■ Set exercise A
In the Hudson River nature observations, retype the stretch from "- Carolyn Plage" through "choreographing a show." word for word.

-- Begin Text section --

4/9 - Wappinger Creek, HRM 67.5: I counted 20 common mergansers - 10 pairs - on the creek this morning. They seem to be staying around longer than usual this spring. By now most of them should have left for northern breeding grounds.
- Tom Lake

4/9 - Town of Fishkill, HRM 63.5: It is such a joy to watch spring unfold. As I drive to Stony Kill Farm I've been enjoying the reds and yellows of the maples and willows. On the Stony Kill Woodland Trail, spicebush has begun its show of yellow and Dutchman's breeches are beginning to bloom. One lone bloodroot looked glorious, poking up through the leaf matter. On the road between the Barns and Manor House swallows are checking out nest boxes and moving into those not already claimed by bluebirds. A pair of kestrels was also hanging out on fence posts along Farmstead Lane.
- Carolyn Plage

4/9 - Newburgh, HRM 62: On this breezy day, two American kestrels beautifully garbed in blue-gray and chestnut gave a grand performance. The setting was an old field of waving grasses and stubble, sparsely populated with small trees on a knoll against a backdrop of blue sky and high summer-like clouds. The kestrels were first seen perched on the trees, but then took to the air, arcing to a point where each would hover with trembling wings or remain motionless as if the air was stilled. They would stoop to unseen prey and then sweep to the sky to repeat the aerobatics, sometimes crossing each other's path in grand circles as if purposely choreographing a show.
- Ed Spaeth

4/9 - Haverstraw Bay, HRM 36: The Hudson glowed pink, reflecting "rosy-fingered dawn," and mist clung to the Hudson Highlands as I rode down the "new" Storm King highway to Haverstraw with the Hudson River Fisheries Unit. Tom Kehler, US Fish & Wildlife Service, remarked, "It's so flat out there today we don't even need a boat. We could use a sheet of plywood." Amanda Cosman, Jenifer Temple and Tom spent the day setting and retrieving gillnets to catch juvenile Atlantic sturgeon. In 12 sets, we caught only seven fish from the still chilly waters: a roe shad, a white perch, two river herring, and three juvenile Atlantic sturgeon. We tagged, measured, and weighed the sturgeon, and took a tiny clip from the pectoral fin which may give a clue to their age. This is the first study of the size and health of the Atlantic sturgeon population in the Hudson since the moratorium on commercial fishing went into effect in 1996.

-- End Text section --

■ Set exercise B
Repeat the records word for word, covering the stretch from their first line through the line containing "crop and rotate: top 45.712%, right 0.054%".

-- Begin Data for this task --

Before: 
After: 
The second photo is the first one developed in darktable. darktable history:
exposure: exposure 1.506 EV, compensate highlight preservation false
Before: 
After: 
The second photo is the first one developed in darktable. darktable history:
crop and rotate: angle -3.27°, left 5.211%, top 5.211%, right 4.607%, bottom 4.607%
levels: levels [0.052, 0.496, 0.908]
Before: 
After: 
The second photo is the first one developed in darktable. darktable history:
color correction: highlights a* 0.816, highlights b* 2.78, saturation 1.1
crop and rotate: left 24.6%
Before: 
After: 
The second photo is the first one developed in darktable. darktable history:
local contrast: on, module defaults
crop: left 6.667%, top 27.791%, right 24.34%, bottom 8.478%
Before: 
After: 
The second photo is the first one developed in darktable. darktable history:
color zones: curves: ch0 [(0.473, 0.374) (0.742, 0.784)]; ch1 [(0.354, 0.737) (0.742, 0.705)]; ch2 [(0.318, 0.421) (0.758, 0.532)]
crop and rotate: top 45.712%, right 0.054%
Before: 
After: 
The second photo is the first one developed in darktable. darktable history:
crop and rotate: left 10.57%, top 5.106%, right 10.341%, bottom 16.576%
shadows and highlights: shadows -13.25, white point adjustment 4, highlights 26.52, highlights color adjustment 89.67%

-- End Data for this task --

■ Worked answer A
- Carolyn Plage

4/9 - Newburgh, HRM 62: On this breezy day, two American kestrels beautifully garbed in blue-gray and chestnut gave a grand performance. The setting was an old field of waving grasses and stubble, sparsely populated with small trees on a knoll against a backdrop of blue sky and high summer-like clouds. The kestrels were first seen perched on the trees, but then took to the air, arcing to a point where each would hover with trembling wings or remain motionless as if the air was stilled. They would stoop to unseen prey and then sweep to the sky to repeat the aerobatics, sometimes crossing each other's path in grand circles as if purposely choreographing a show.

■ Worked answer B
Before: 
After: 
The second photo is the first one developed in darktable. darktable history:
exposure: exposure 1.506 EV, compensate highlight preservation false
Before: 
After: 
The second photo is the first one developed in darktable. darktable history:
crop and rotate: angle -3.27°, left 5.211%, top 5.211%, right 4.607%, bottom 4.607%
levels: levels [0.052, 0.496, 0.908]
Before: 
After: 
The second photo is the first one developed in darktable. darktable history:
color correction: highlights a* 0.816, highlights b* 2.78, saturation 1.1
crop and rotate: left 24.6%
Before: 
After: 
The second photo is the first one developed in darktable. darktable history:
local contrast: on, module defaults
crop: left 6.667%, top 27.791%, right 24.34%, bottom 8.478%
Before: 
After: 
The second photo is the first one developed in darktable. darktable history:
color zones: curves: ch0 [(0.473, 0.374) (0.742, 0.784)]; ch1 [(0.354, 0.737) (0.742, 0.705)]; ch2 [(0.318, 0.421) (0.758, 0.532)]
crop and rotate: top 45.712%, right 0.054%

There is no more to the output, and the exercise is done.